Koalas: An Iconic and Important Australian Species
Koalas are one of the most recognised animals around the world! National Geographic conducted a world-wide survey of the top five iconic animals. The Koala featured in the top five along with Elephant, Lion, Whale and Panda. Koalas are important to the Australian economy. It has been estimated that they create over 9000 jobs and contribute between $1.1 billion and $2.5 billion per year to tourism in Australia. They are also important to some regional economies. Statistics by the Economic Development Unit of Port Macquarie-Hastings Council show koalas are worth around $50 million p.a. locally.
Koalas are an important ‘flagship species’ meaning that they attract support for conservation. Koalas are also an ‘umbrella species’. By protecting koala habitat, conservation outcomes can be improved for multiple other species that share their habitat. One example is the beautiful but critically endangered Swift Parrot of which there are <2000 left in the wild.
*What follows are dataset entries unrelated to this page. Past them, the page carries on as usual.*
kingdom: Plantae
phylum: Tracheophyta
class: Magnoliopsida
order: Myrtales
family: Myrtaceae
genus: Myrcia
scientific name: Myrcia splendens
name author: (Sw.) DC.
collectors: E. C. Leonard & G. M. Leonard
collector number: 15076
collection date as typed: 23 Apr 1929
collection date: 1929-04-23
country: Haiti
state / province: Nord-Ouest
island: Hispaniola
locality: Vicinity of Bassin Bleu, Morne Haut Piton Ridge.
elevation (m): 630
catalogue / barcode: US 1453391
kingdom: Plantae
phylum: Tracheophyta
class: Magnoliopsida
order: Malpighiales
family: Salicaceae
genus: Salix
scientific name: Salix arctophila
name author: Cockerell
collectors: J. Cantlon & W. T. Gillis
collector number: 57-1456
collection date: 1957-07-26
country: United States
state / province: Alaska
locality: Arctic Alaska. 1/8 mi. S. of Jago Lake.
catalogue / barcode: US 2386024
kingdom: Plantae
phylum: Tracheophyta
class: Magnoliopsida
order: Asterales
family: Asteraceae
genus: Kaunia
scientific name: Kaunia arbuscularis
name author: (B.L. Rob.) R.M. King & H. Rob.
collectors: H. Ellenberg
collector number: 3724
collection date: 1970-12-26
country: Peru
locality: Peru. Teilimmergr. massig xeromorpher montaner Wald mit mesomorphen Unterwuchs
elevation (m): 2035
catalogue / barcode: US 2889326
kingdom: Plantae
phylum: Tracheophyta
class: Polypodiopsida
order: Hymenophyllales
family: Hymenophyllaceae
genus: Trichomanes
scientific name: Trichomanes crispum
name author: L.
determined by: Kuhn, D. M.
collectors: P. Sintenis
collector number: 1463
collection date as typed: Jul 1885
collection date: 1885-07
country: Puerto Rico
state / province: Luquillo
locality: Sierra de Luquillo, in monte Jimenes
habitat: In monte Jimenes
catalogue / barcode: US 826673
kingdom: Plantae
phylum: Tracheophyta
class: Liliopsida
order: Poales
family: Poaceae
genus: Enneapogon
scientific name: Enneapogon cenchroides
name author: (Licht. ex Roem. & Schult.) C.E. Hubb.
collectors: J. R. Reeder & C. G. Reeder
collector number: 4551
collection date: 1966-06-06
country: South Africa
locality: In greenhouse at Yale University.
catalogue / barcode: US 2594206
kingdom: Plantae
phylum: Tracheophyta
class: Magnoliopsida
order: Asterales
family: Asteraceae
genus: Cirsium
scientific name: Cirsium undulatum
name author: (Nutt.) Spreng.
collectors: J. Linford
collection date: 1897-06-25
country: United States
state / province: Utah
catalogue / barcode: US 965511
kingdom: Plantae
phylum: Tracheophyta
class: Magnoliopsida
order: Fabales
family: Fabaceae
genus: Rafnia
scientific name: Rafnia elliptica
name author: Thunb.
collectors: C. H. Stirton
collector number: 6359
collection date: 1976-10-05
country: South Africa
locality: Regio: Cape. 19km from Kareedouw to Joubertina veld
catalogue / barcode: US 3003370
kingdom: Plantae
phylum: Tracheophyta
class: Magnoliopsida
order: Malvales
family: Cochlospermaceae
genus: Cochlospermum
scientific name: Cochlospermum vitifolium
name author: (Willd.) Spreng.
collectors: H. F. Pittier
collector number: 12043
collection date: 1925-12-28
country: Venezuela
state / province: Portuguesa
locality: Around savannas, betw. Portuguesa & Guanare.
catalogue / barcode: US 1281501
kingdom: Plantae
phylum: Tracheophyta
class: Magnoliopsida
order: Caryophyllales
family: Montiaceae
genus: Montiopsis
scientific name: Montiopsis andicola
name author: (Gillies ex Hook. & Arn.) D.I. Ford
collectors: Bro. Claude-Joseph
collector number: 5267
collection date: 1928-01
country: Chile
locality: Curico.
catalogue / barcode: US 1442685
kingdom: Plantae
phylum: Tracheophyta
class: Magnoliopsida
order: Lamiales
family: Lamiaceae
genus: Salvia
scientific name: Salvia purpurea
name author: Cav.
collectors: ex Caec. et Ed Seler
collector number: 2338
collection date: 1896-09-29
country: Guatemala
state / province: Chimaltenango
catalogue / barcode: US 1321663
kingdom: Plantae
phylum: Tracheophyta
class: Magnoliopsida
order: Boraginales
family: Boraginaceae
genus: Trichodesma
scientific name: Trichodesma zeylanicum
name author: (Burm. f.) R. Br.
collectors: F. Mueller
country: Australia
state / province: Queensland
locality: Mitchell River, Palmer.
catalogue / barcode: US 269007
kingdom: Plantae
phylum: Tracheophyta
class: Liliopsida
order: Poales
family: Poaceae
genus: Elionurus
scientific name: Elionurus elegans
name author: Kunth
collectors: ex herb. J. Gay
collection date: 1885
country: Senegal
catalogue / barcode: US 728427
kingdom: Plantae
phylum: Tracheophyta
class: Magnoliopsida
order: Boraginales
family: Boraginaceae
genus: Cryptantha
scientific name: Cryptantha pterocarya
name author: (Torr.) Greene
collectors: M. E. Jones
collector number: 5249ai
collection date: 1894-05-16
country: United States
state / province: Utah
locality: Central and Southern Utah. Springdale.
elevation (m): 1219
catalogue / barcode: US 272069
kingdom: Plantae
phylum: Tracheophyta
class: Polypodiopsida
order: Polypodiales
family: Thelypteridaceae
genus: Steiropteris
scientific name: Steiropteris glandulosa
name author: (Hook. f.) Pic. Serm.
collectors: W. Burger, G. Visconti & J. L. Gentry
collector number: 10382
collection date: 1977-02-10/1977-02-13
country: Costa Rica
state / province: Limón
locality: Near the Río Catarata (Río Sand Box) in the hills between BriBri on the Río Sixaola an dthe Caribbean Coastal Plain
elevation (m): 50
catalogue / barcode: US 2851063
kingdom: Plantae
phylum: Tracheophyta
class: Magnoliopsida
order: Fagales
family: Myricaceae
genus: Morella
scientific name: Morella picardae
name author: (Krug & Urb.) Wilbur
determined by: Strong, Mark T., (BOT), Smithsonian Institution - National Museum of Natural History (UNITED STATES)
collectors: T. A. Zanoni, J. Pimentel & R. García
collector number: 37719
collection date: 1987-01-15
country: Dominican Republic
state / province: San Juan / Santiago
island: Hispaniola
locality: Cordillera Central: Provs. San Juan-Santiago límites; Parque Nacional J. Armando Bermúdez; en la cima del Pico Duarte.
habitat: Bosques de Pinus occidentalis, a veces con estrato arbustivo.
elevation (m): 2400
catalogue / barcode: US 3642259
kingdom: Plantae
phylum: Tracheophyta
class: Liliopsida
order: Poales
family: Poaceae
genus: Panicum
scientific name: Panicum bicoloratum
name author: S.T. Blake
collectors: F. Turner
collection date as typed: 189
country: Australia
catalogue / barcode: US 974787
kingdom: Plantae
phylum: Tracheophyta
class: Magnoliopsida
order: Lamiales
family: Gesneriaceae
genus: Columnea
While Koalas love munching on Forest Red Gum and Swamp Mahogany leaves, Swift Parrots love the winter bounty of nectar these eucalypts provide. Conserving koala habitat is therefore very important!
Koalas are also important culturally. They feature in a wide number of Aboriginal dreamtime stories. Some of these stories describe the role, and appropriate treatment, of the koala in helping maintain the health of country. While the ecological role of the koala has not been scientifically described, the amount of leaf that a koala consumes each day and their high scat deposition rates, have led many to consider the role of the koala in thinning the canopy to enable light penetration to the forest floor, their role in nutrient recycling and their role in thinning the canopy to reduce intense canopy fires.